— YOUR TASK —
The passage on teaching analytical writing through creative writing names the issues in writing that class prompts help students think about. List every one of them.

— PASSAGE PROVIDED —
-.-.-

How can a teacher trick her students into doing literary analysis? I know I am not the first teacher in history to be disappointed by my students’ analytical writing. There is something about writing an analytical essay that just makes their eyes glaze over. I have come to the conclusion that the reason students don’t know how to look into a piece of literature is because they haven’t thought about what it’s like to be on the inside looking out. And what better way to solve this issue than by putting them in charge of their own creative pieces?

 

How to Teach Analytical Writing through Creative Writing

Now this is not to say that we should pass out a creative writing assignment and see you next week. Just like we do with our analytical writing, teachers should be ready to support students’ understanding, but with a slightly different perspective. We answer lots of prompts in class, directed to help students think about particular issues in writing, such as the development of a voice or a speaker, the development of issues they want to address in their stories, and the use of writer’s moves. Instead of asking why the writer has done something or other, we can ask the student: why did you make this writerly decision in your story?

-.-.-

— EXTRACTED ENTRIES —
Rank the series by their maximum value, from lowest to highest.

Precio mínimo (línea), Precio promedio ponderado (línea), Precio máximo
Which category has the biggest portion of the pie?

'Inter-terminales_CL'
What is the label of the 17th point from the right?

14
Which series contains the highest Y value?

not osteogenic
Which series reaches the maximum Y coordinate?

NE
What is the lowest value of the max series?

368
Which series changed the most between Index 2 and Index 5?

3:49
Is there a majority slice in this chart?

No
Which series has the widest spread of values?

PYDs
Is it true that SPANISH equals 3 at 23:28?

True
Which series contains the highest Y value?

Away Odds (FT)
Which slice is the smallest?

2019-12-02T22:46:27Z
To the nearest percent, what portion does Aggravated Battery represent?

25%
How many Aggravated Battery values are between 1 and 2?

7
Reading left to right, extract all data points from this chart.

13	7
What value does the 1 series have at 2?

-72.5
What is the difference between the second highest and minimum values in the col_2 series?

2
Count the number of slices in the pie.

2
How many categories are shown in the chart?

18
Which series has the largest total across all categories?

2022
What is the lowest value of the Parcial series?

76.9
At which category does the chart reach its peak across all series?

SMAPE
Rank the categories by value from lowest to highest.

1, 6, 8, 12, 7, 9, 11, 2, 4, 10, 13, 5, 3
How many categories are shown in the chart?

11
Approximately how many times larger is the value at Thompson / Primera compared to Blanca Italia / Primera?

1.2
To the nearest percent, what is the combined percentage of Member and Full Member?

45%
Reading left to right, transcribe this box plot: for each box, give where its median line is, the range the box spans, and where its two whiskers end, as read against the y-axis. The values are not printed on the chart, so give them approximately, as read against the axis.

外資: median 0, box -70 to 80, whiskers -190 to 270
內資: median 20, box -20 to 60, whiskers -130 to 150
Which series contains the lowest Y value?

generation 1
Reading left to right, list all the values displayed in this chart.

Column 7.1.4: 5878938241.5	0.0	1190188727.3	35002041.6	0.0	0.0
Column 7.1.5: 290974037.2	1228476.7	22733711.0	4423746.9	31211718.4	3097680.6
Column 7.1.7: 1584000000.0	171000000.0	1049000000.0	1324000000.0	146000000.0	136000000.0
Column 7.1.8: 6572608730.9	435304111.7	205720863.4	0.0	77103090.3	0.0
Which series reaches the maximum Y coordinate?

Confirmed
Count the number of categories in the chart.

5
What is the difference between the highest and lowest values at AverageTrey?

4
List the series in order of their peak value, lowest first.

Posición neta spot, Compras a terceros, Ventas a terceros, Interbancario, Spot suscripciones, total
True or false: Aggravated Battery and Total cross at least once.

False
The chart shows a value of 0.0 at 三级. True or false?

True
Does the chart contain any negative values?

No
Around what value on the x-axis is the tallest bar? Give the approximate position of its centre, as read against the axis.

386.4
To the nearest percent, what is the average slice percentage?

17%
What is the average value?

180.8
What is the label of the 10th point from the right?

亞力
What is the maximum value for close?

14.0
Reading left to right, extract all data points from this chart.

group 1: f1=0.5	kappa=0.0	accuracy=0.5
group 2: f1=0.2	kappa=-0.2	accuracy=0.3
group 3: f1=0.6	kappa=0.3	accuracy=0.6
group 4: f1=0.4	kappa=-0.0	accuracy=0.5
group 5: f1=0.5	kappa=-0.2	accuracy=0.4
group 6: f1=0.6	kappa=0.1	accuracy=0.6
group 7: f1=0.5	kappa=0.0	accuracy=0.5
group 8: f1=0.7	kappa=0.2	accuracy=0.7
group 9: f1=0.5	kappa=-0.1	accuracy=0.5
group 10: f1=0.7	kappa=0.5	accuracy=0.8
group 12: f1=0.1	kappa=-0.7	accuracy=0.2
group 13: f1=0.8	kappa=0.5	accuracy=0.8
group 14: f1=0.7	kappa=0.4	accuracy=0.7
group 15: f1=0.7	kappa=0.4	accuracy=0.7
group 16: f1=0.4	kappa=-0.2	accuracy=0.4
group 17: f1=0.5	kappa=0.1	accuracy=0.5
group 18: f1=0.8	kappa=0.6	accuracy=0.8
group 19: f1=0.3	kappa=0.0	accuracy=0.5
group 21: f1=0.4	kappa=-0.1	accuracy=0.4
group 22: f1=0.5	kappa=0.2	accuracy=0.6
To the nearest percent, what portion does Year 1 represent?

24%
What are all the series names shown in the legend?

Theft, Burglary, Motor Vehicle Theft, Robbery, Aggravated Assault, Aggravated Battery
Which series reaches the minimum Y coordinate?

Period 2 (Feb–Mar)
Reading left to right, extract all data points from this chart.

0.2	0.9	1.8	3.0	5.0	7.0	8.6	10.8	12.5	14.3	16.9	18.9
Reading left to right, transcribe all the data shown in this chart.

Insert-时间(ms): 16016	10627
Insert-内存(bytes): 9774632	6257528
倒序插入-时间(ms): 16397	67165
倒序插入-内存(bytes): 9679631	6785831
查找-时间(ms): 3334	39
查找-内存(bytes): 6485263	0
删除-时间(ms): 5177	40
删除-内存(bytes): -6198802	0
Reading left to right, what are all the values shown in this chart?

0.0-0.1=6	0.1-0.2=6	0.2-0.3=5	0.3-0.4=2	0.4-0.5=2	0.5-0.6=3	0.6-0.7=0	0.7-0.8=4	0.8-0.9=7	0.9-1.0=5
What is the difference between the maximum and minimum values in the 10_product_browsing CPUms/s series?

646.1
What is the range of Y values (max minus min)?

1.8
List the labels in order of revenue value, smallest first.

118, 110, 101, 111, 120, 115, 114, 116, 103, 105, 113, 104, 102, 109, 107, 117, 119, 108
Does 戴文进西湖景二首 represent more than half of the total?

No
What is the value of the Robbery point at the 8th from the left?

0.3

-.-.-

— WRITTEN SOLUTION —
- the development of a voice or a speaker
- the development of issues they want to address in their stories
- the use of writer's moves